Who Needs it? Doubts Over George Osborne and Mervyn King's 'Funding for Lending' Bank Plan
Doubts are being raised over the efficacy of a new multi-billion Treasury and Bank of England scheme to get banks lending to businesses at cheaper rates, due to an apparent lack of demand for lending from small and medium size enterprises (SME).
Under the "Funding for Lending" plan outlined by Chancellor George Osborne and the Bank of England governor Sir Mervyn King at their annual Mansion House speech, around £80bn in below market rate loans will be made available to banks in order to get them to lend to businesses and consumers at affordable rates.
"I doubt if the mechanism will have more than a marginal impact on most forms of corporate lending," Douglas McWilliams, chief executive of CEBR, said.
Osborne and King believe that what is holding back businesses from borrowing and in-turn investing in expansion and jobs is the lack of access to cheap credit, which the new fund would help bring about by absorbing the lending risks banks are currently unwilling to take.
Access to funds would be "linked to the performance of banks in sustaining or expanding their lending to the UK non-financial sector during the present period of heightened uncertainty," King said in his speech to City financiers.
"It could, I hope, be in place within a few weeks," he added.
SME credit demand
There are concerns around whether the appetite for credit exists among SMEs with only around half actively seeking finance and with the rest experiencing a good success rate in lending approvals.
"Most SMEs that applied for finance were successful, with overdraft success rates remaining higher than for loans," according to the latest research into SME finance by BDRC Continental, the UK's largest independent research consultancy.
The report shows that 79 percent of applicants for new or renewed overdraft facilities were successful, while 59 percent of loan applications were successful.
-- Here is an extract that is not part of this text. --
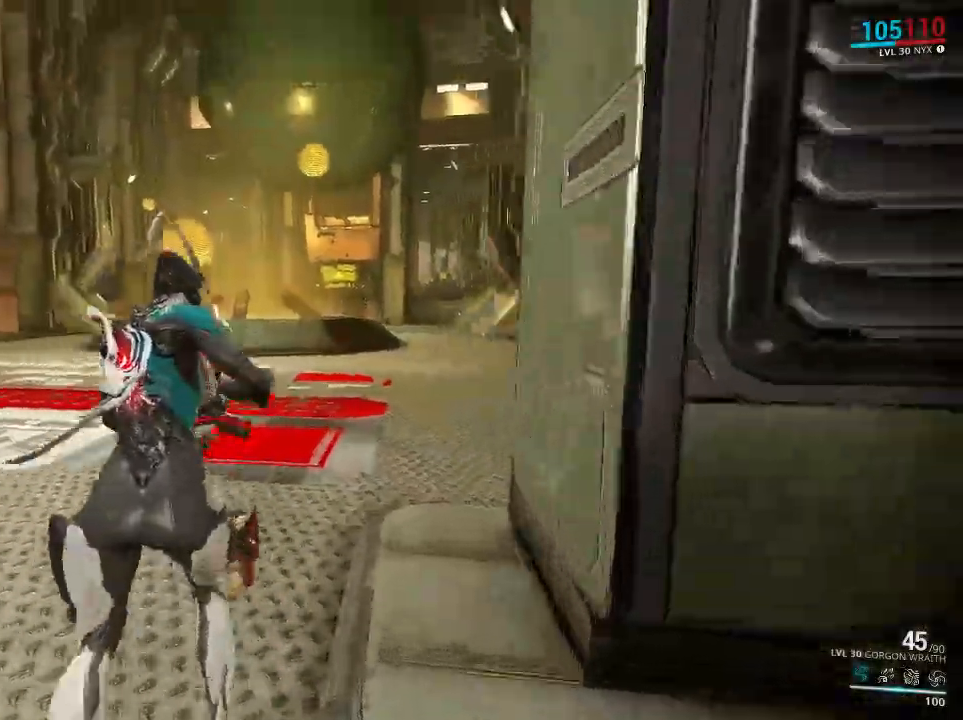
{"keys": ["ctrl", "w"], "mouse": [], "events": [[117, "mouse_mb4", "up"], [117, "mouse_right", "up"], [267, "ctrl", "up"], [333, "ctrl", "down"], [333, "space", "up"]]}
Across the year 90 percent of renewal applications for existing credit facilities were approved by lenders, with 59 percent seeing success in applications for new or increased lending.
Furthermore 60 percent of SMEs say they are "happy non-seekers" of new finance for the next three months.
A business confidence index compiled by the Centre for Economics and Business Research (CEBR) and Institute of Chartered Accountants in England and Wales (ICAEW) showed they think there will be capital investment of just 1.4 percent over the next year.
"Survey-based findings within this suggest that expected business investment over the next twelve months will be lower than over the previous twelve months, which does suggest that businesses are not confident enough about the economic situation yet to invest," Rob Harbron, an economist at CEBR, said.
A lack of desire to invest means there will inevitably be diminished demand for credit.
UK house prices may get boost
CEBR's McWilliams said in his note that the boost to lending is more likely to come from commercial and residential mortgages.
"The UK still has a lively commercial property market despite the state of the economy and this additional access to money looks to be highly suitable to provide additional finance for the sector," he said.
"And by making mortgage lending more easily available, it will be possible for lenders to edge up loan to value ratios which could slash the deposits required from first time buyers by as much as a quarter."
This would be good news for first time buyers who must front as much as a 20 percent deposit in order to get a mortgage approval.
Temporary schemes such as First Buy have seen the government offer to underwrite home loans for first time buyers in order for them to get access to funds at a 5 percent deposit requirement.
House prices have also been broadly flat, falling slightly across the year.
A lack of new supply to the housing market has helped to underpin prices as demand remains subdued.
However if the government's "funding for lending" programme does feed into mortgages then this demand may pick up and carry house prices with it.
More QE to come?
This latest effort to get the economy moving comes after the Bank's £325bn quantitative easing programme wrapped up in May.
Called the "asset purchase facility" it saw the Bank buy up billions of pounds of high quality assets, such as gilts, from the UK market in order to improve liquidity.
It was hoped that this liquidity would be used by businesses to invest in expansion and jobs, though it appears that many have hoarded the cash gifted by the central bank.
This is reflected by the UK plunging back into its second recession in four years, as the economy contracted -0.3 percent for two consecutive quarters, at the end of 2011 and the start of the new year.
Many economists believe that there will be more quantitative easing from the Bank in the coming months, as the eurozone crisis, which is seen as a major threat to the UK recovery, rumbles on with no sign of a conclusive rescue package for ailing countries such as Spain and Greece.